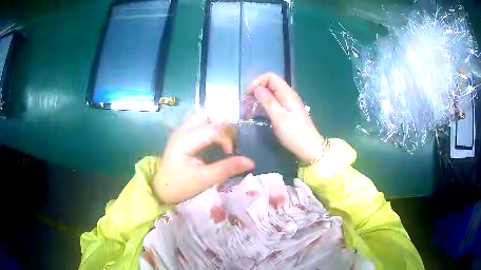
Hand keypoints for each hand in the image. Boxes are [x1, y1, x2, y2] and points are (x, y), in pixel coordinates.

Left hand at [153, 113, 254, 203]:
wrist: (161, 189)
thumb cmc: (180, 185)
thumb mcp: (205, 180)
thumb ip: (227, 168)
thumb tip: (251, 162)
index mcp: (184, 140)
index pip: (213, 129)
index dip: (227, 139)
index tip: (231, 154)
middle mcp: (182, 130)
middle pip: (208, 116)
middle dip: (222, 127)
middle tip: (229, 143)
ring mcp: (180, 131)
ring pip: (203, 117)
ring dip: (216, 126)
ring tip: (223, 142)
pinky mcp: (182, 135)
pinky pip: (199, 124)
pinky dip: (210, 129)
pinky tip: (214, 143)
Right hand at [247, 72, 324, 162]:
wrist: (309, 148)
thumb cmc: (294, 134)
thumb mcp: (279, 118)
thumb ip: (268, 102)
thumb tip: (257, 89)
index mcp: (287, 94)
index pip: (271, 77)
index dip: (258, 81)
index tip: (248, 94)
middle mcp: (287, 95)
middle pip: (270, 84)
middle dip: (256, 90)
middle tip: (246, 103)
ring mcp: (287, 103)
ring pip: (270, 94)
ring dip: (258, 99)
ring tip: (248, 109)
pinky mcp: (286, 111)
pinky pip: (273, 103)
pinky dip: (263, 106)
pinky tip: (256, 114)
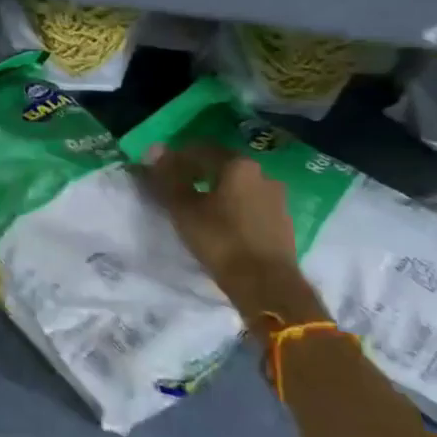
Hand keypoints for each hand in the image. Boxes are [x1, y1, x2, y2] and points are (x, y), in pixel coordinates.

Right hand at [141, 143, 320, 322]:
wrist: (267, 286)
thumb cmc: (221, 241)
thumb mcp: (184, 209)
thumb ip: (168, 177)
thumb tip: (154, 151)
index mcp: (237, 164)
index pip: (199, 150)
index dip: (175, 158)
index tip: (160, 173)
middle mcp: (261, 173)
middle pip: (221, 165)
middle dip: (197, 173)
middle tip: (177, 188)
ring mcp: (276, 197)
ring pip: (238, 185)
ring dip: (217, 190)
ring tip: (199, 207)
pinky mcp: (283, 221)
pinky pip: (251, 204)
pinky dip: (234, 207)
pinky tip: (222, 222)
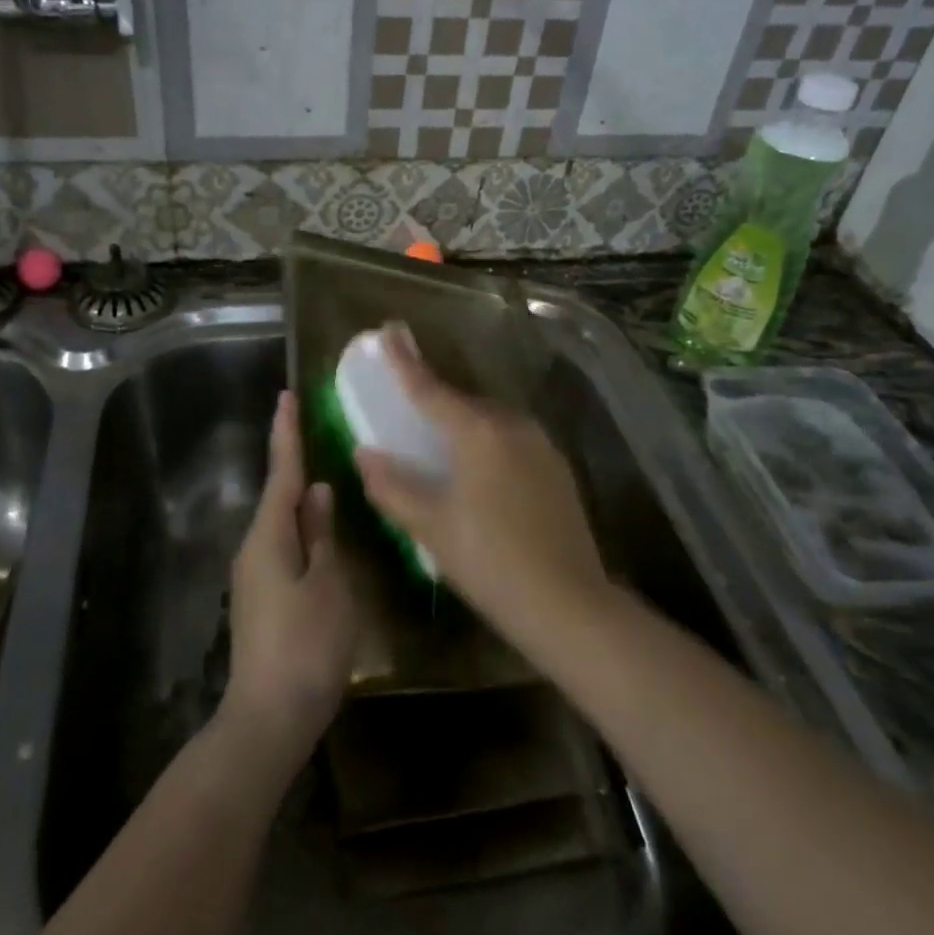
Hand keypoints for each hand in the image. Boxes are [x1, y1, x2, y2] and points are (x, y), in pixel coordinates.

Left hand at [220, 391, 357, 770]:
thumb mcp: (328, 585)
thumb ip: (322, 535)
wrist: (268, 717)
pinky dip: (301, 529)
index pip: (282, 472)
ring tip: (325, 474)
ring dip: (299, 498)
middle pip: (278, 495)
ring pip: (281, 523)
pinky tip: (321, 532)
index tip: (286, 396)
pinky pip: (283, 548)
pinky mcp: (262, 599)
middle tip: (313, 428)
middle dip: (293, 461)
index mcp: (269, 537)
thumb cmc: (306, 646)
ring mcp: (254, 576)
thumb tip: (317, 492)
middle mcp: (254, 549)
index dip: (287, 433)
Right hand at [354, 325, 609, 637]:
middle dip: (435, 396)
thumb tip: (365, 454)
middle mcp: (512, 426)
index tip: (389, 331)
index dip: (405, 361)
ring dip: (463, 422)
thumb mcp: (429, 526)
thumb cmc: (489, 560)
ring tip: (441, 440)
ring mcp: (541, 446)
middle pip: (464, 401)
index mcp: (478, 432)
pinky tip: (479, 471)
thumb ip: (392, 485)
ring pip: (491, 421)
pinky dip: (487, 442)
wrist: (567, 603)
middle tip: (409, 401)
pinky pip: (511, 440)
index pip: (431, 389)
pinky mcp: (557, 469)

- - - - -

**PROBLEM DESCRIPTION:** Return exactly what appears in the records from the line with "thumb tip: (317, 492)" through the final line, and nothing else.

**REPLY TO THE TASK:**
thumb tip: (317, 492)
middle mcp: (254, 549)
index dip: (287, 433)
Right hand at [354, 325, 609, 637]:
middle dip: (435, 396)
thumb tip: (365, 454)
middle mcp: (512, 426)
index tip: (389, 331)
index dip: (405, 361)
ring dip: (463, 422)
thumb mcp: (429, 526)
thumb cmc: (489, 560)
ring tip: (441, 440)
ring mcp: (541, 446)
middle pip: (464, 401)
index mcp: (478, 432)
pinky tip: (479, 471)
thumb ip: (392, 485)
ring pip: (491, 421)
pinky dip: (487, 442)
wrist: (567, 603)
middle tip: (409, 401)
pinky pip: (511, 440)
index pip: (431, 389)
pinky mcp: (557, 469)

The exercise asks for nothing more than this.